Rewrite the lines below with "pie" changed to "circle" and nothing else altered. Leave the pictures out of your version.

(SUPPLIED INFORMATION Opens)

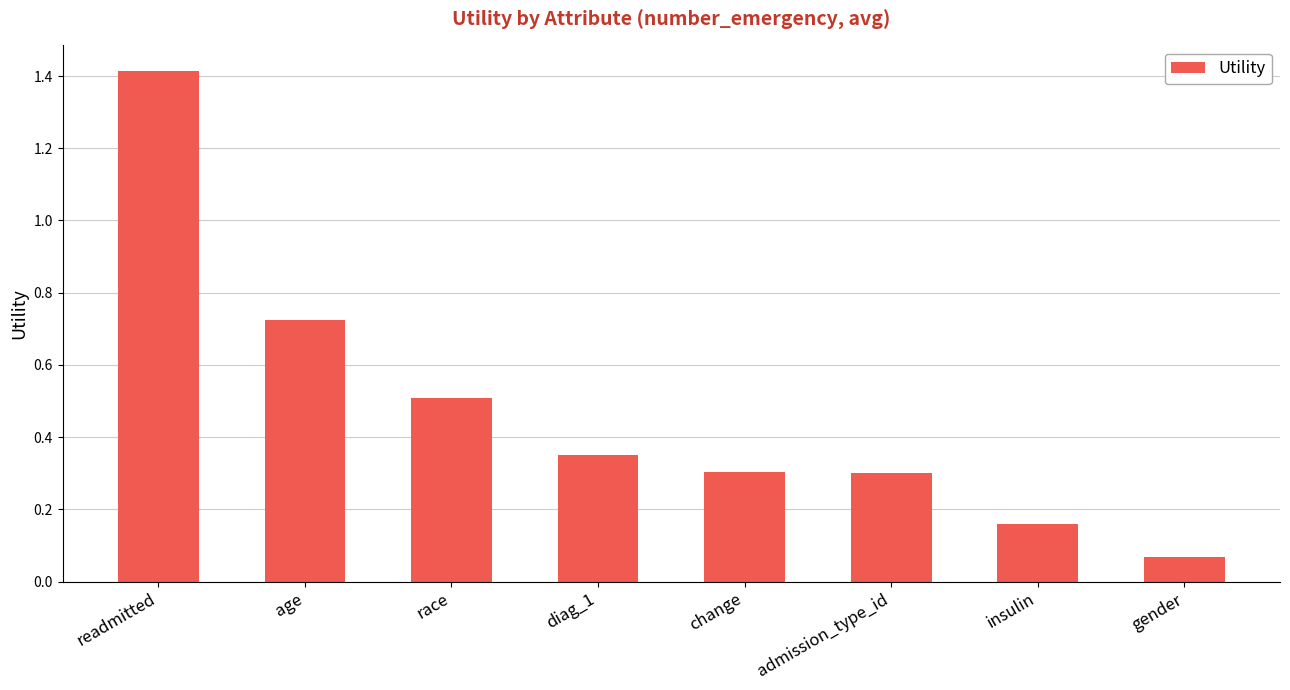

The value at change is 0.5. True or false?

False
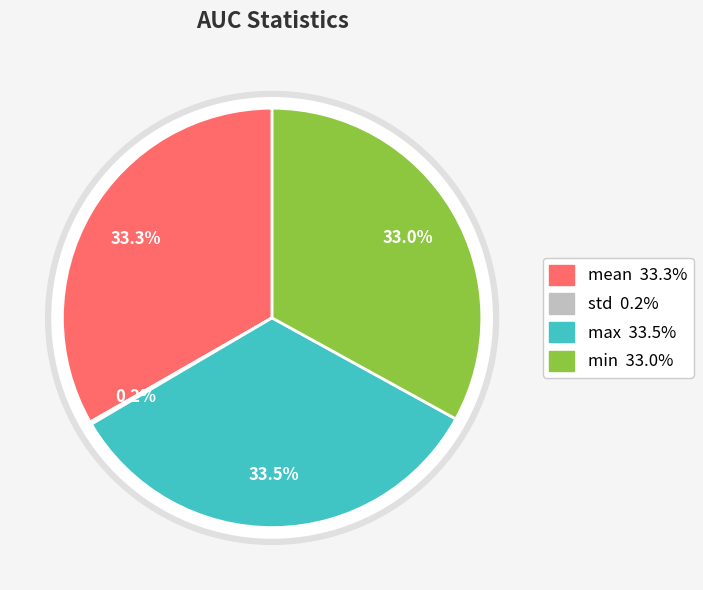

Is it true that max is 34% of the pie?

True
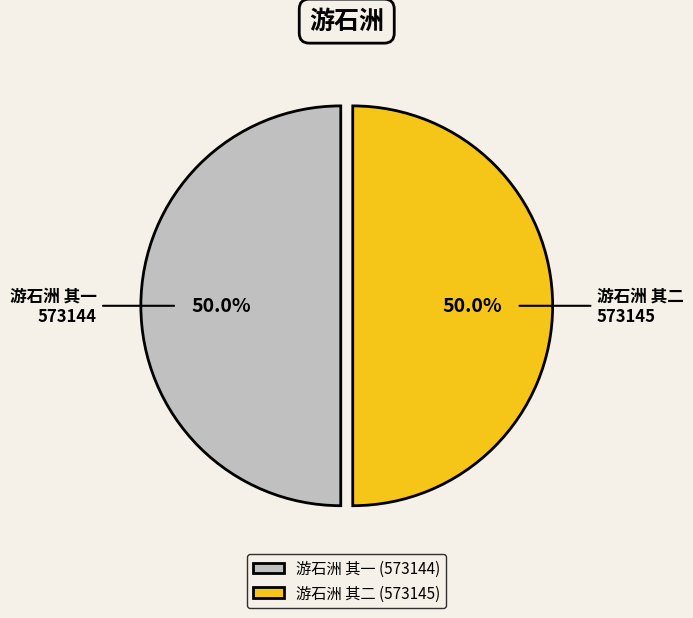

The 游石洲 其二 slice represents 50% of the pie. True or false?

True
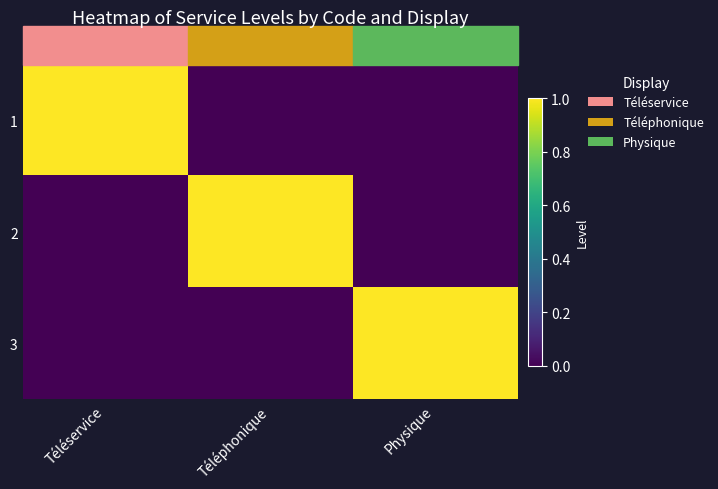

Rank the series at Téléservice from lowest to highest value.

2, 3, 1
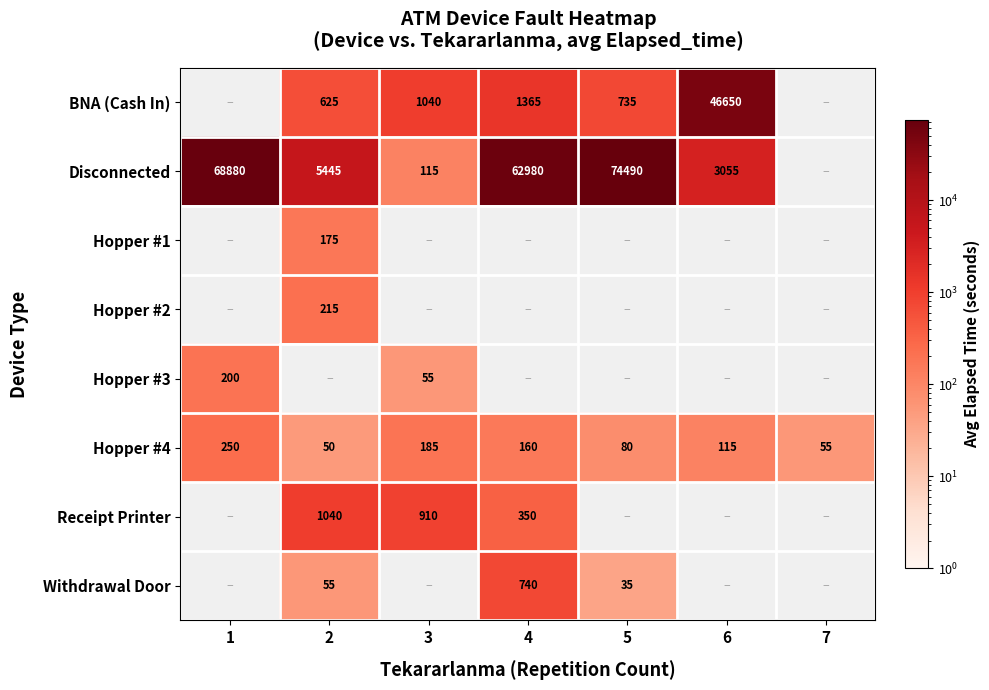

How many distinct data groups are displayed?

8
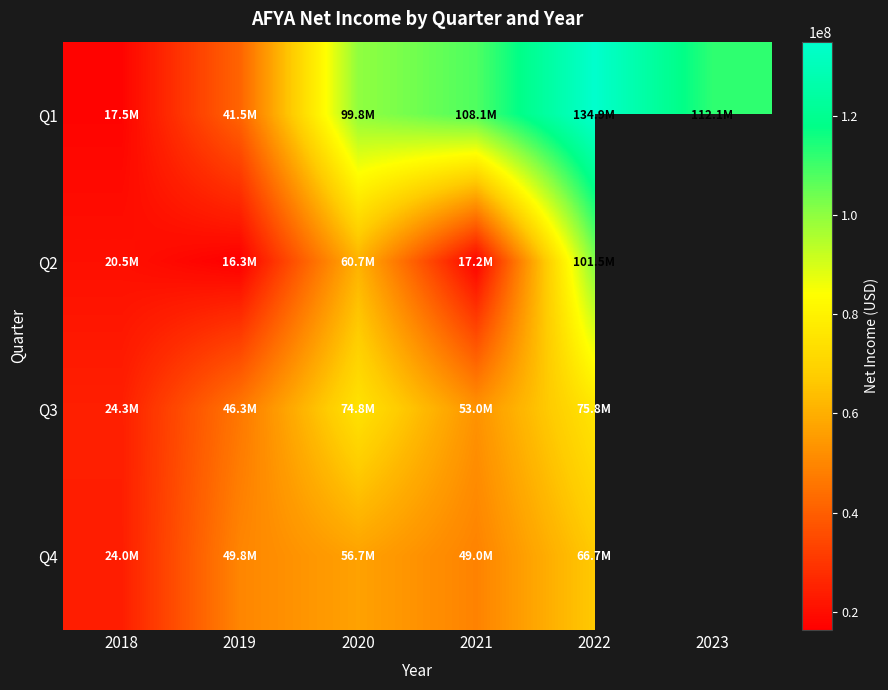

How many distinct data groups are displayed?

4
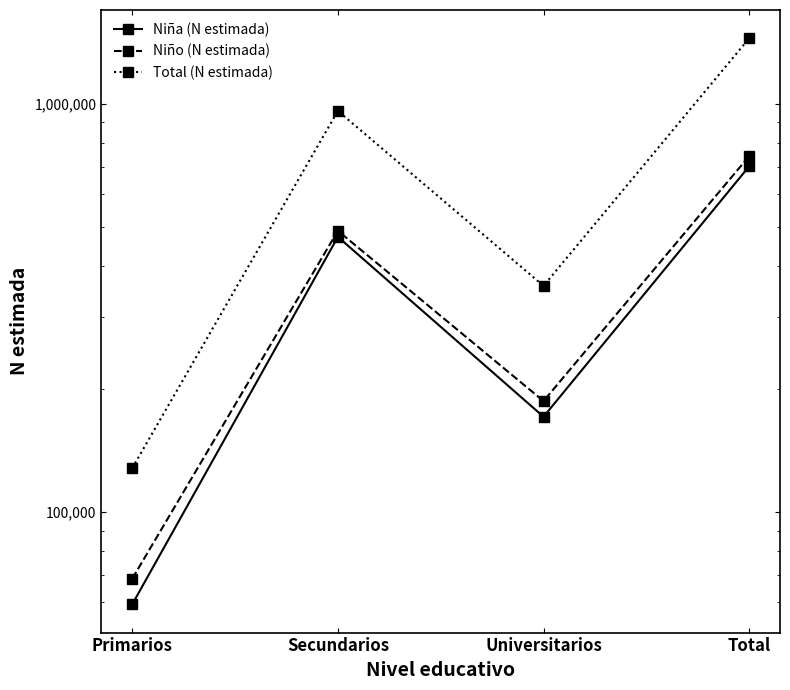

Reading left to right, transcribe all the data shown in this chart.

Niña (N estimada): Primarios=59378	Secundarios=471673	Universitarios=171010	Total=702061
Niño (N estimada): Primarios=68614	Secundarios=488073	Universitarios=186816	Total=743503
Total (N estimada): Primarios=127993	Secundarios=959746	Universitarios=357826	Total=1445564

(SUPPLIED INFORMATION Closes)

• [SOLUTION TO THIS PROBLEM]
The value at change is 0.5. True or false?

False

Is it true that max is 34% of the circle?

True

The 游石洲 其二 slice represents 50% of the circle. True or false?

True

Rank the series at Téléservice from lowest to highest value.

2, 3, 1

How many distinct data groups are displayed?

8

How many distinct data groups are displayed?

4

Reading left to right, transcribe all the data shown in this chart.

Niña (N estimada): Primarios=59378	Secundarios=471673	Universitarios=171010	Total=702061
Niño (N estimada): Primarios=68614	Secundarios=488073	Universitarios=186816	Total=743503
Total (N estimada): Primarios=127993	Secundarios=959746	Universitarios=357826	Total=1445564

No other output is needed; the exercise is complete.